As that tweet said, Croatia’s local election results suggest that the country’s politics increasingly correspond to a trend making itself felt up and down Europe. While centre-right and right-wing forces are holding their own nationally, and even tapping into new votes – the left in Europe is strengthening its grip in big cities but also breaking apart – as green, radical alternatives contest and overtake older, established social democratic parties.

Besides Croatia, Germany is a telling case of this; a poll taken three ago, months before September’s elections, showed the Greens for the first time in the lead nationally with 28 per cent of the vote.

What is equally interesting about the poll is that while the Greens are just inches ahead of Angela Merkel’s governing conservatives, they are miles ahead of the long established Social Democrats, now trailing on 13 per cent.

Unless something changes, if the right loses the September elections, Germany’s next chancellor won’t be a Social Democrat but Annalena Baerbock from the Greens – which would be a shock not just for Germany but for Europe, given Germany’s central, agenda-setting role.

Next door, in France, the left’s traditional party, the Socialists, have been in decline for decades, the glory days of the 1980s under Francois Mitterrand long forgotten.
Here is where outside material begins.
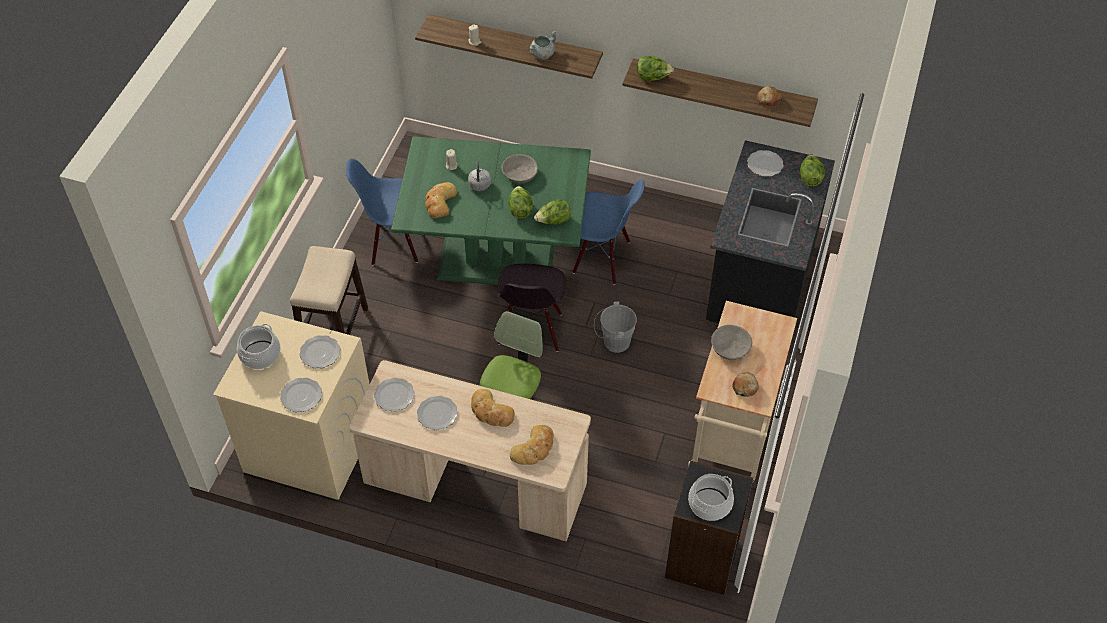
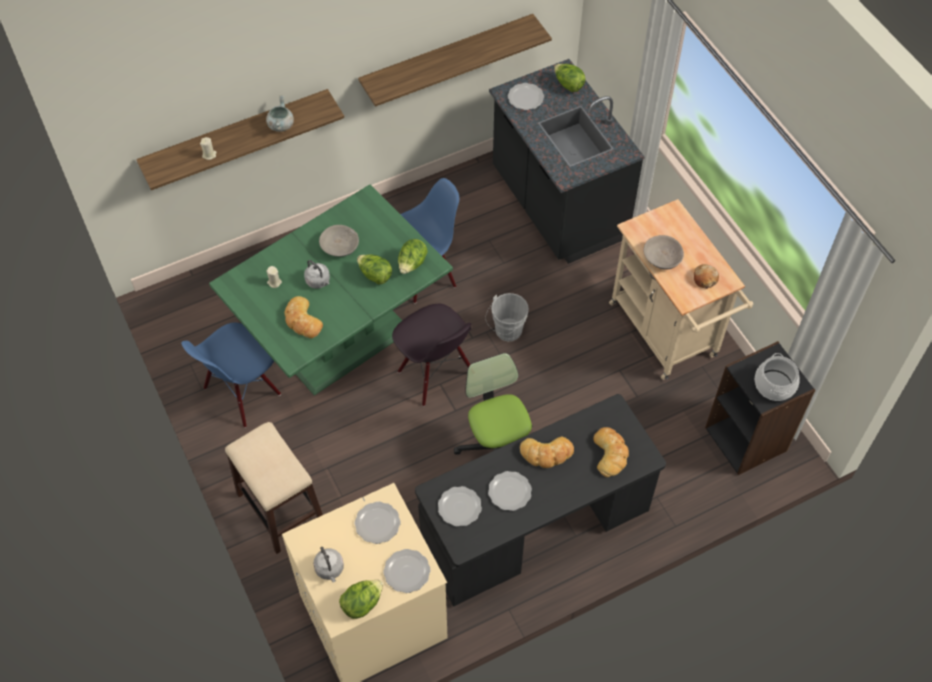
camera: 45 degrees left, 5 degrees up
(260, 355) = (330, 569): cooking pot -> grey kettle
(475, 485) = (535, 529): beige desk -> black desk
(653, 77) = (393, 82): lettuce -> lettuce (362, 603)
(768, 100) = (500, 39): bread -> none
No one expects the candidate of the deeply divided left to win the 2022 presidential elections, which will almost certainly pit the incumbent centrist, Emmanuel Macron, against the far-right’s Marine Le Pen.

In Britain, the decay of the traditional party of the left looks just as unstoppable. Labour once branded itself “the natural party of government”, but last won a general election 16 years ago and seems no closer to winning one now, despite the ruling Conservatives’ often chaotic handling of the pandemic.
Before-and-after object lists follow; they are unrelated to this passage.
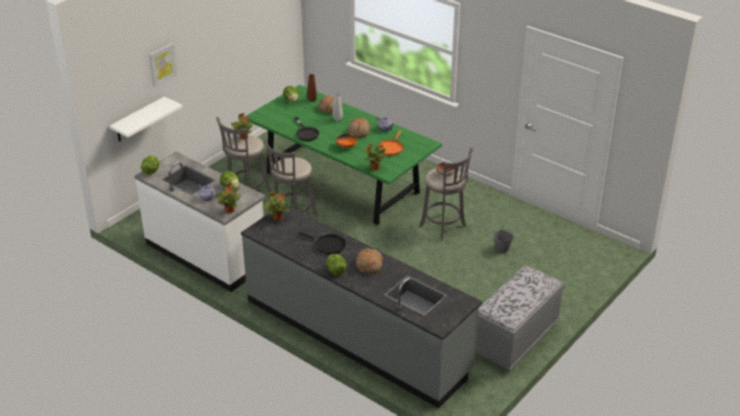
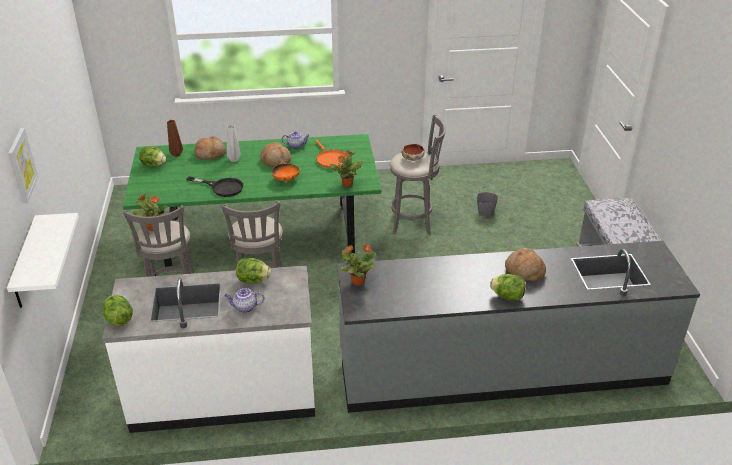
camera: 45 degrees left, 0 degrees up
(230, 210) = (294, 304): potted plant -> none
(328, 245) = (455, 276): black frying pan -> none

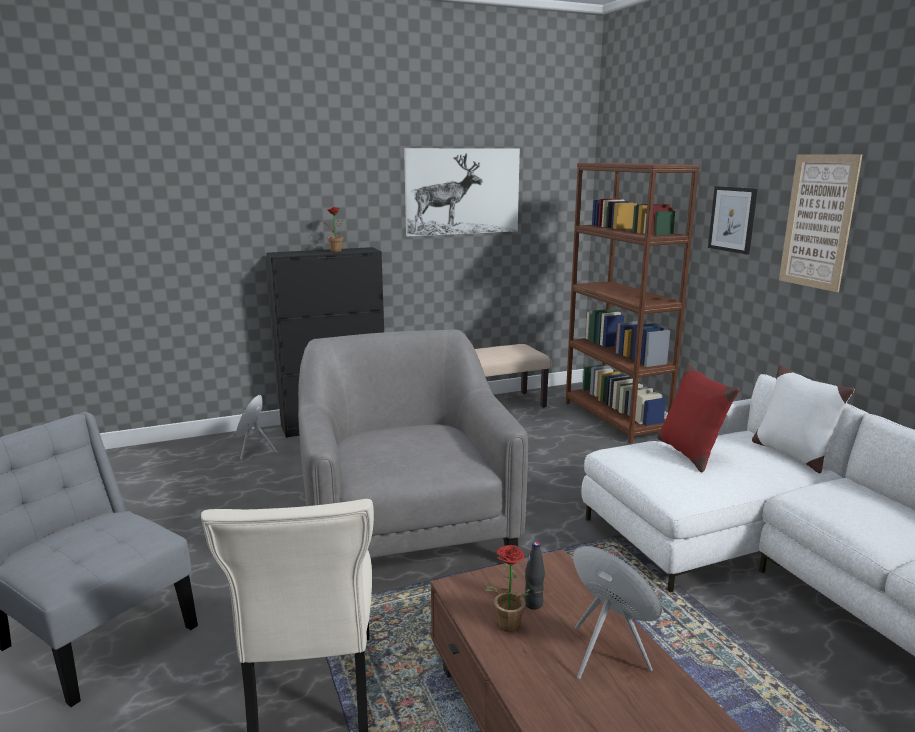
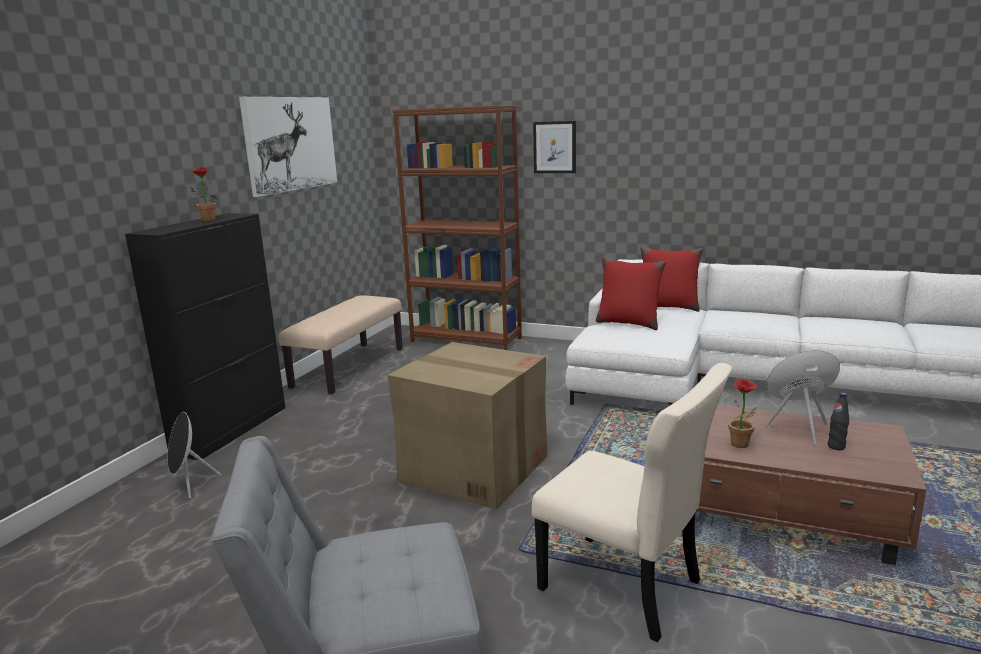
camera: 45 degrees left, 0 degrees up
(406, 530) = (473, 468): grey armchair -> cardboard box
(533, 604) = (725, 429): black bottle -> black bottle (836, 447)
(792, 454) = (668, 307): white pillow -> red pillow
(818, 222) = (635, 140): picture -> none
In the UK’s May local elections, old Labour bastions in the deprived and run-down north of England tumbled to the Conservatives, while the alternative left-wing force of the Scottish Nationalists crushed Labour – again – in Scotland.

As in many other parts of Europe, the left has no rival in England’s big cities except other left-green forces, but cities alone don’t deliver national power.
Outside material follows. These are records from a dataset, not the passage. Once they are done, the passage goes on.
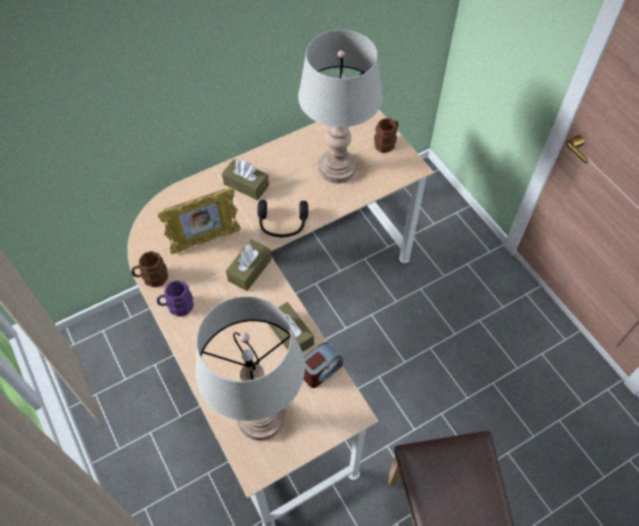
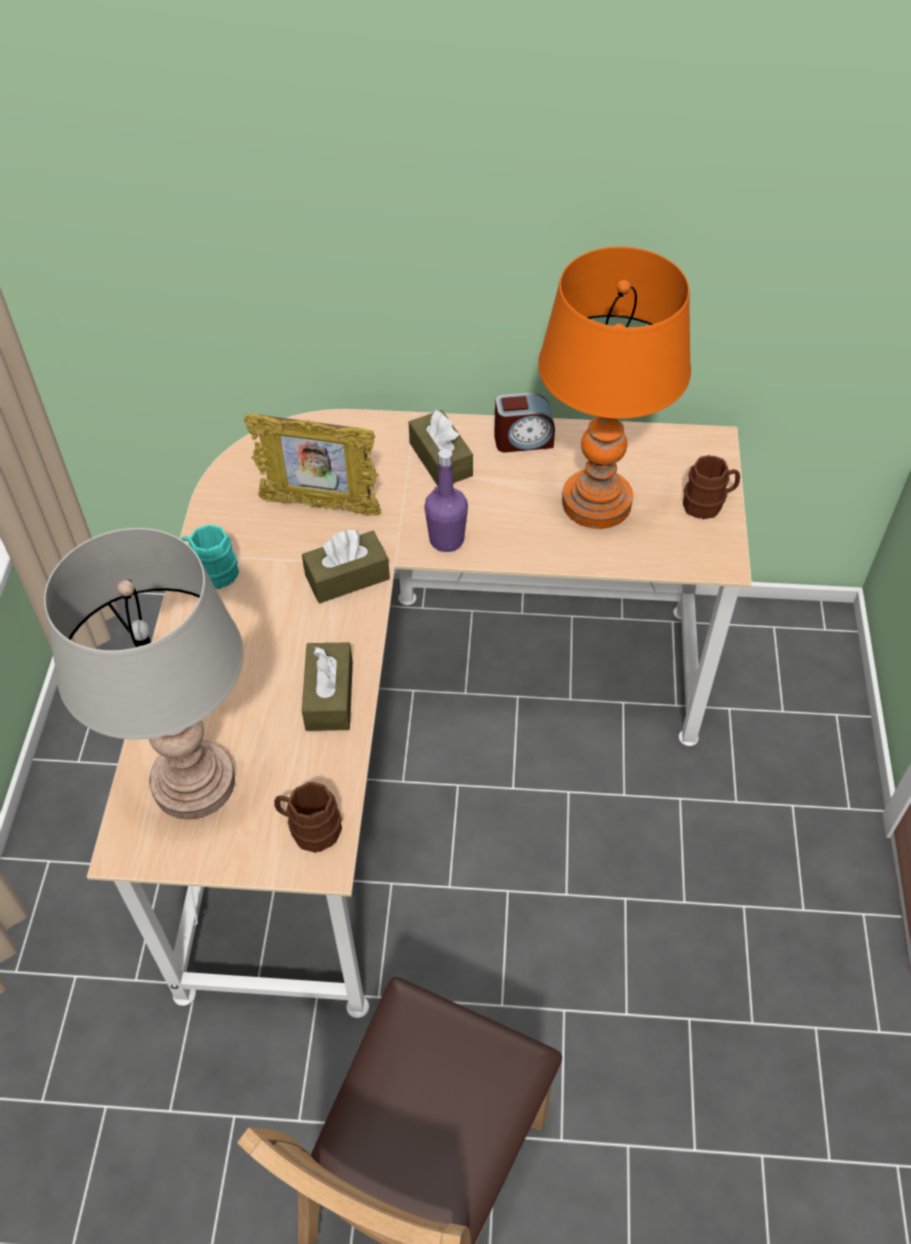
camera: 35 degrees right, 5 degrees down
(152, 278) = (211, 517): brown mug -> brown mug (309, 829)
(177, 306) = (211, 572): purple mug -> turquoise mug
(282, 224) = (446, 540): black headphones -> purple bottle
(321, 370) = (328, 772): alarm clock -> alarm clock (523, 440)
(337, 168) = (597, 503): grey table lamp -> orange table lamp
In Hungary and Turkey, voters have made the same choices as in London and Zagreb. Strong pressure from powerful right-wing national governments failed to stop Budapest and Istanbul from choosing oppositional leaders as mayors.

As in Zagreb, neither city chose a mayor from the ranks of the “old”, established opposition. The victor in Budapest in 2019, Gergely Karacsony, is a liberal who has little in common with the ex-communist apparatchiks who long dominated the Hungarian Socialists, the established party of the left.

Europe being Europe, there are – of course – exceptions. The right won hands down in Spain’s local elections in Madrid two weeks ago. But Madrid looks like the exception to the rule rather than a trendsetter.

So, what is going on? Writing about the “strange malaise of Europe’s centre-left”, Britain’s Financial Times last week wrote: “The global financial crisis seemed a golden opportunity for party traditions founded on reining in market excesses, but most of them failed to make themselves relevant. The pandemic has triggered a desire for more solidarity and has increased voters’ tolerance for a more interventionist state. But again social democrats seem unable to grasp the moment.”

The nightmare for the European left generally is that while the left splits between old and new, the right stays together and retains power nationally, almost everywhere. The New Statesman magazine in the UK raised this grim possibility last week, mulling a future in which Britain’s Labour Party remains “too weak to win, too strong to die”.

According to this article, Labour is coming apart, unable to hold together a coalition of older, white working-class voters and new middle-class, urban, “woke” radicals. Meanwhile, Boris Johnson is somehow keeping old-style free-enterprise Conservatives and poorer, culturally right-wing Britons under one umbrella.

If that scenario holds over most of Europe, the left will rule big cities in future, but the right will still run governments. If that applies to Croatia as well, its conservative PM, Andrej Plenkovic, can relax for now.